[Collected data entries]
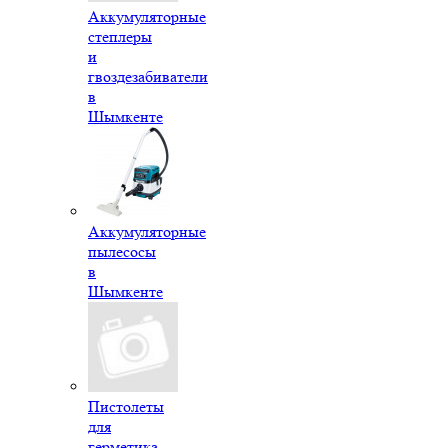
Аккумуляторные
степлеры
и
гвоздезабиватели
в
Шымкенте
Аккумуляторные
пылесосы
в
Шымкенте
Пистолеты
для
герметика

• [Task] Can you rewrite these lines with every "Шымкенте" swapped for "Караганде" and nothing else changed? Leave the pictures out of the answer.

• [Exercise answer]
Аккумуляторные
степлеры
и
гвоздезабиватели
в
Караганде
Аккумуляторные
пылесосы
в
Караганде
Пистолеты
для
герметика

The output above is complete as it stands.